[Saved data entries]
--- START ---

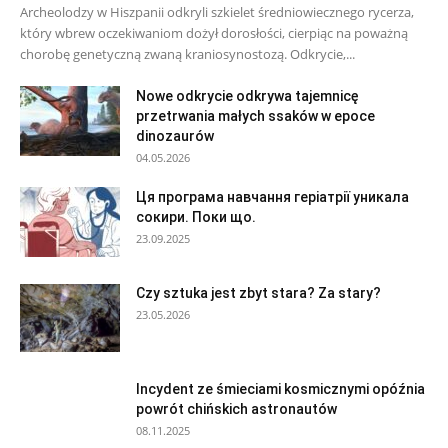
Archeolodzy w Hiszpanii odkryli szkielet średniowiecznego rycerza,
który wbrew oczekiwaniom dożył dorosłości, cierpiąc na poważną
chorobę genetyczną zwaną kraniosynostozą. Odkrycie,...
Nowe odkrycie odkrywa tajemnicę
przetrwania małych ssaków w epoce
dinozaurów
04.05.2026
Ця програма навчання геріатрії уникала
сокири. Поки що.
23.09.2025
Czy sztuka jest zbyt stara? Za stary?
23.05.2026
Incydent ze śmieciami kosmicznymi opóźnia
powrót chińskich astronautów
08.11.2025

--- END ---

§ **Activity**
Could you write out, exactly, each line of the data above from the one containing "chorobę genetyczną zwaną" through the last, including both?

§ **Solution**
chorobę genetyczną zwaną kraniosynostozą. Odkrycie,...
Nowe odkrycie odkrywa tajemnicę
przetrwania małych ssaków w epoce
dinozaurów
04.05.2026
Ця програма навчання геріатрії уникала
сокири. Поки що.
23.09.2025
Czy sztuka jest zbyt stara? Za stary?
23.05.2026
Incydent ze śmieciami kosmicznymi opóźnia
powrót chińskich astronautów
08.11.2025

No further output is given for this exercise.